The full set of entries has to be output exactly.
Exercise data: Begin
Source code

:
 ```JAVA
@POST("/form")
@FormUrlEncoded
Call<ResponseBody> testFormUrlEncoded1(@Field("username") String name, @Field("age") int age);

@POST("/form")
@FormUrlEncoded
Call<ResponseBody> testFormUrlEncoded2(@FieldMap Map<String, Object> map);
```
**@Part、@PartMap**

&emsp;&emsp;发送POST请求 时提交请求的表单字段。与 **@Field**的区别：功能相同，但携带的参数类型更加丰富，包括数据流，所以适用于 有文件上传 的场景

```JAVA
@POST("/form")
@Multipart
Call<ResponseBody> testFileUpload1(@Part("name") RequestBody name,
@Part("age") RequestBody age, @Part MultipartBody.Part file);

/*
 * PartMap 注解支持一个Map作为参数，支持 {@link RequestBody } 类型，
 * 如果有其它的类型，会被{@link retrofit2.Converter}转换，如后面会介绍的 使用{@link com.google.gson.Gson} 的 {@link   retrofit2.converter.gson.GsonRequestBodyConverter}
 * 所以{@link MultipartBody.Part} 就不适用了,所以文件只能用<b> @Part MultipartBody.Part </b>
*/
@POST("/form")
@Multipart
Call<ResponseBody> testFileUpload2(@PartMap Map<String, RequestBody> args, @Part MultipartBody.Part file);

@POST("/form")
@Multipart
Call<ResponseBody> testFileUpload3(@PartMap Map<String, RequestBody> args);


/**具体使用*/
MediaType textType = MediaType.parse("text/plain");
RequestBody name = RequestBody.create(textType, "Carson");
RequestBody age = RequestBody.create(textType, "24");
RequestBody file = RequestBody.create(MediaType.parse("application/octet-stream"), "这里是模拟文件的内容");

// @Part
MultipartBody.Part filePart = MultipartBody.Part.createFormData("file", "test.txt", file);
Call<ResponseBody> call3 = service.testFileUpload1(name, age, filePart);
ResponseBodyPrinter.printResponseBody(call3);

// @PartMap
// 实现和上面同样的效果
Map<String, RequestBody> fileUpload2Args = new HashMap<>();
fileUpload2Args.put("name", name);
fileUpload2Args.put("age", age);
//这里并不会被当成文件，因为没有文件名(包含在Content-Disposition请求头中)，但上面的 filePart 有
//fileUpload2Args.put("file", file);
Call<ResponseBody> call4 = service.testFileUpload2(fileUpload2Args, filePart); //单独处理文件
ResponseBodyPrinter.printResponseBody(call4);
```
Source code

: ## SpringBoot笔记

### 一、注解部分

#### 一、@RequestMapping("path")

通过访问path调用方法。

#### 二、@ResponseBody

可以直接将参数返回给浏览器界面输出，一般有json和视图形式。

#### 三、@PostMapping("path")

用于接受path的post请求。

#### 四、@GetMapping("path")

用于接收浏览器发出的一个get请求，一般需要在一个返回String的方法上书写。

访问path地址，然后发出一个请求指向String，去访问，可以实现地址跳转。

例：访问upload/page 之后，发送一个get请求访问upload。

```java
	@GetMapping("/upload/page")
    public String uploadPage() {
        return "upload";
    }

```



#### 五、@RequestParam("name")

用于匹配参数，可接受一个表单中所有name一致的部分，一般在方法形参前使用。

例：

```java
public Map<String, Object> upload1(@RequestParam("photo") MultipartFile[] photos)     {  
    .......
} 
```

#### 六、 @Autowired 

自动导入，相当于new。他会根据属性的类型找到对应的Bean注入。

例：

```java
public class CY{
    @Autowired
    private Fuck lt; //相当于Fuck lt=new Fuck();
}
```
Exercise data: End
▶ **Written solution**
Source code

:
 ```JAVA
@POST("/form")
@FormUrlEncoded
Call<ResponseBody> testFormUrlEncoded1(@Field("username") String name, @Field("age") int age);

@POST("/form")
@FormUrlEncoded
Call<ResponseBody> testFormUrlEncoded2(@FieldMap Map<String, Object> map);
```
**@Part、@PartMap**

&emsp;&emsp;发送POST请求 时提交请求的表单字段。与 **@Field**的区别：功能相同，但携带的参数类型更加丰富，包括数据流，所以适用于 有文件上传 的场景

```JAVA
@POST("/form")
@Multipart
Call<ResponseBody> testFileUpload1(@Part("name") RequestBody name,
@Part("age") RequestBody age, @Part MultipartBody.Part file);

/*
 * PartMap 注解支持一个Map作为参数，支持 {@link RequestBody } 类型，
 * 如果有其它的类型，会被{@link retrofit2.Converter}转换，如后面会介绍的 使用{@link com.google.gson.Gson} 的 {@link   retrofit2.converter.gson.GsonRequestBodyConverter}
 * 所以{@link MultipartBody.Part} 就不适用了,所以文件只能用<b> @Part MultipartBody.Part </b>
*/
@POST("/form")
@Multipart
Call<ResponseBody> testFileUpload2(@PartMap Map<String, RequestBody> args, @Part MultipartBody.Part file);

@POST("/form")
@Multipart
Call<ResponseBody> testFileUpload3(@PartMap Map<String, RequestBody> args);


/**具体使用*/
MediaType textType = MediaType.parse("text/plain");
RequestBody name = RequestBody.create(textType, "Carson");
RequestBody age = RequestBody.create(textType, "24");
RequestBody file = RequestBody.create(MediaType.parse("application/octet-stream"), "这里是模拟文件的内容");

// @Part
MultipartBody.Part filePart = MultipartBody.Part.createFormData("file", "test.txt", file);
Call<ResponseBody> call3 = service.testFileUpload1(name, age, filePart);
ResponseBodyPrinter.printResponseBody(call3);

// @PartMap
// 实现和上面同样的效果
Map<String, RequestBody> fileUpload2Args = new HashMap<>();
fileUpload2Args.put("name", name);
fileUpload2Args.put("age", age);
//这里并不会被当成文件，因为没有文件名(包含在Content-Disposition请求头中)，但上面的 filePart 有
//fileUpload2Args.put("file", file);
Call<ResponseBody> call4 = service.testFileUpload2(fileUpload2Args, filePart); //单独处理文件
ResponseBodyPrinter.printResponseBody(call4);
```
Source code

: ## SpringBoot笔记

### 一、注解部分

#### 一、@RequestMapping("path")

通过访问path调用方法。

#### 二、@ResponseBody

可以直接将参数返回给浏览器界面输出，一般有json和视图形式。

#### 三、@PostMapping("path")

用于接受path的post请求。

#### 四、@GetMapping("path")

用于接收浏览器发出的一个get请求，一般需要在一个返回String的方法上书写。

访问path地址，然后发出一个请求指向String，去访问，可以实现地址跳转。

例：访问upload/page 之后，发送一个get请求访问upload。

```java
	@GetMapping("/upload/page")
    public String uploadPage() {
        return "upload";
    }

```



#### 五、@RequestParam("name")

用于匹配参数，可接受一个表单中所有name一致的部分，一般在方法形参前使用。

例：

```java
public Map<String, Object> upload1(@RequestParam("photo") MultipartFile[] photos)     {  
    .......
} 
```

#### 六、 @Autowired 

自动导入，相当于new。他会根据属性的类型找到对应的Bean注入。

例：

```java
public class CY{
    @Autowired
    private Fuck lt; //相当于Fuck lt=new Fuck();
}
```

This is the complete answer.